Exercise:
Each record is to be given again precisely as written.

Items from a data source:
◆ ◆ ◆ ◆

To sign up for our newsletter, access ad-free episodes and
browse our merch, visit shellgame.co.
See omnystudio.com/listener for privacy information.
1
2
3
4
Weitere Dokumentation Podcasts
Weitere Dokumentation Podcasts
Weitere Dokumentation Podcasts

◆ ◆ ◆ ◆

Final answer:
To sign up for our newsletter, access ad-free episodes and
browse our merch, visit shellgame.co.
See omnystudio.com/listener for privacy information.
1
2
3
4
Weitere Dokumentation Podcasts
Weitere Dokumentation Podcasts
Weitere Dokumentation Podcasts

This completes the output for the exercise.